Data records
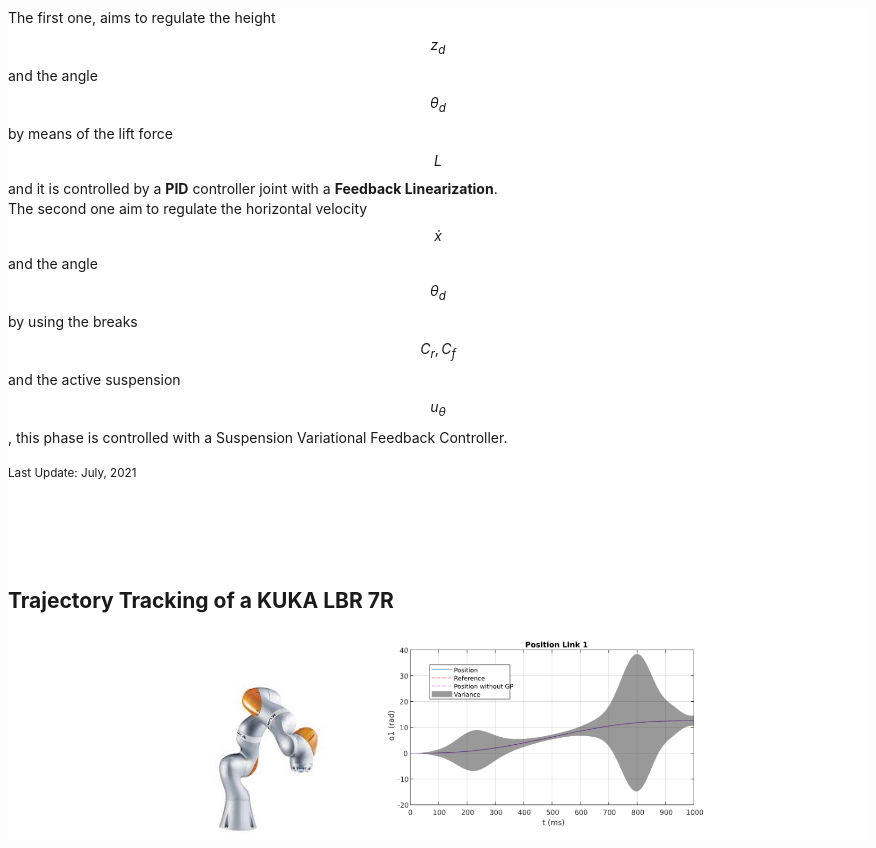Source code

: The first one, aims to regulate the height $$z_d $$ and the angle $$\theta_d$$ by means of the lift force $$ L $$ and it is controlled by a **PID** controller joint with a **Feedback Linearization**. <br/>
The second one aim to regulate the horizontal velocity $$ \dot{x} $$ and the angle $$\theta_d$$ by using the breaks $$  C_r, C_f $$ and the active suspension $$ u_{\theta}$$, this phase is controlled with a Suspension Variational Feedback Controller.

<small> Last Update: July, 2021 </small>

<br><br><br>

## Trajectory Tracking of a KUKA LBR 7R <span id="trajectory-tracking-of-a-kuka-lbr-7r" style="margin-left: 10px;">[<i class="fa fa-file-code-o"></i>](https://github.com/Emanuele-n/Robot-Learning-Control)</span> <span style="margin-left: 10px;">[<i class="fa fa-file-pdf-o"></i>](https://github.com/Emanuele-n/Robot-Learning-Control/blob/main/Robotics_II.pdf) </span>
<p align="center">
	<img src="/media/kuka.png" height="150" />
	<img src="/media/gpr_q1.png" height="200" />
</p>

---

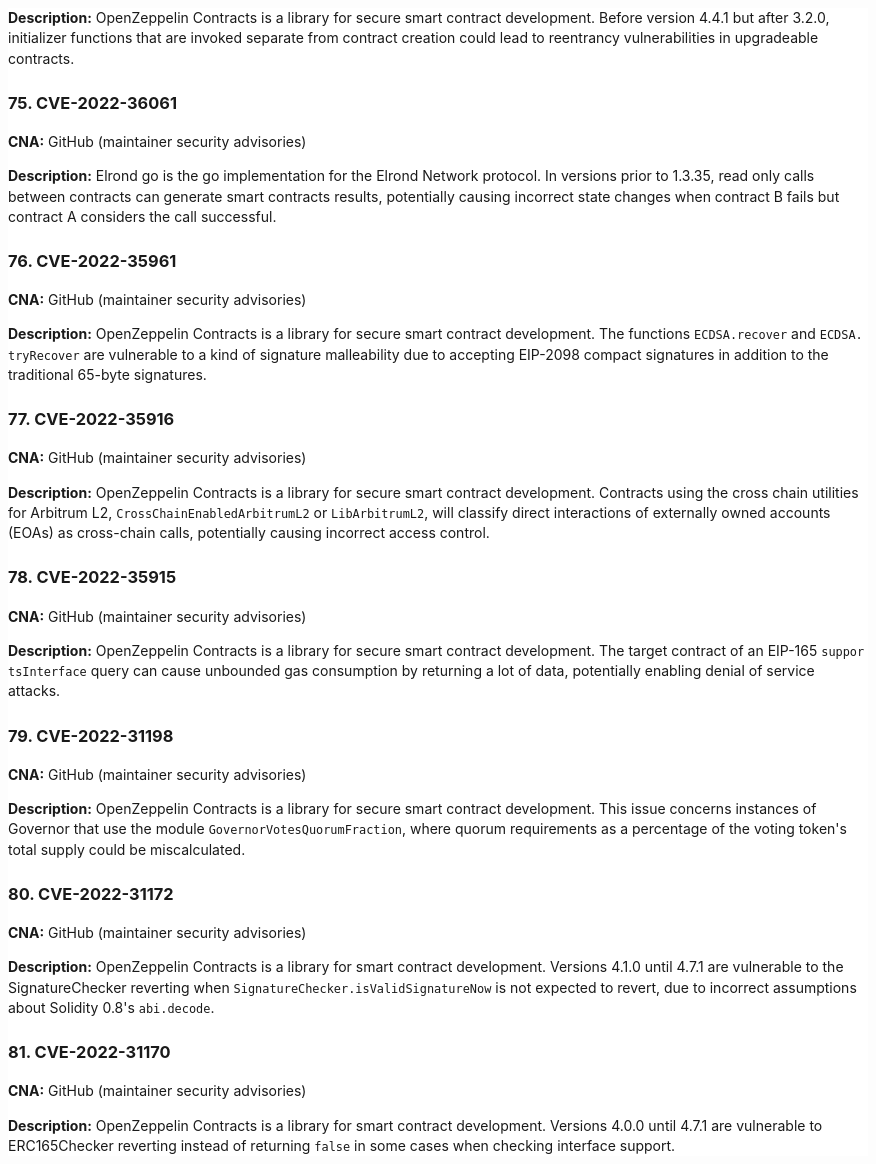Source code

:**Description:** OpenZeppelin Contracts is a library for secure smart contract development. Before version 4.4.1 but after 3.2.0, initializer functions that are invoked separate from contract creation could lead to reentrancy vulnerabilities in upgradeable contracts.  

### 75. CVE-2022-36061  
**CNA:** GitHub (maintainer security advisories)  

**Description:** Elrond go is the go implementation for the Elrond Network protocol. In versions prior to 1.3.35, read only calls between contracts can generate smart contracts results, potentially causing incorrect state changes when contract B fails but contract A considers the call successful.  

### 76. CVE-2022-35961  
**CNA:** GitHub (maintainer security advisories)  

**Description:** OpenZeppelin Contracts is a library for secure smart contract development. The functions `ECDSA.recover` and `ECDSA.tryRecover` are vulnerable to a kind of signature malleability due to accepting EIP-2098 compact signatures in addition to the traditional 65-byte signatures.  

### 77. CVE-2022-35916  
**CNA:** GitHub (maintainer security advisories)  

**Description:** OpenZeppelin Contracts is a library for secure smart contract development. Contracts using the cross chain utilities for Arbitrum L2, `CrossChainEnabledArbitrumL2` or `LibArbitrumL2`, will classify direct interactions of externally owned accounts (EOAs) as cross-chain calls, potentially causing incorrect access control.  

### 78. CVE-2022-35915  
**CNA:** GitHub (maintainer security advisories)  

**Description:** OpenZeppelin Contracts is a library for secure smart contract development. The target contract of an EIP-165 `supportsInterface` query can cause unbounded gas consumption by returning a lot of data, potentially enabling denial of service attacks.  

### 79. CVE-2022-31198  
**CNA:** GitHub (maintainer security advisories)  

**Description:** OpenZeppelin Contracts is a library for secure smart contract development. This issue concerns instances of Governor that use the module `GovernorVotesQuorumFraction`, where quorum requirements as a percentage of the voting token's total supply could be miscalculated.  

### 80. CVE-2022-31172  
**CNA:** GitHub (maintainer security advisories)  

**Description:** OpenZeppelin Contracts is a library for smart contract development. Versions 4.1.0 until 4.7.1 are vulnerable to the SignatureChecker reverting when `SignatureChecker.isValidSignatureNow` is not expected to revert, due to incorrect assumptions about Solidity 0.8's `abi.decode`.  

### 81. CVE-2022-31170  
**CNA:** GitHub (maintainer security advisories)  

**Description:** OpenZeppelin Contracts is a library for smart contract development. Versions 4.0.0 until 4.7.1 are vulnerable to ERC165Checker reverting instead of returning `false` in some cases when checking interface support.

Task goal -
Which lines in the data above contain the string "Feedback"? Extract each of them in full, counting only matches with the same capitalization.

Result of this task -
: The first one, aims to regulate the height $$z_d $$ and the angle $$\theta_d$$ by means of the lift force $$ L $$ and it is controlled by a **PID** controller joint with a **Feedback Linearization**. <br/>
The second one aim to regulate the horizontal velocity $$ \dot{x} $$ and the angle $$\theta_d$$ by using the breaks $$  C_r, C_f $$ and the active suspension $$ u_{\theta}$$, this phase is controlled with a Suspension Variational Feedback Controller.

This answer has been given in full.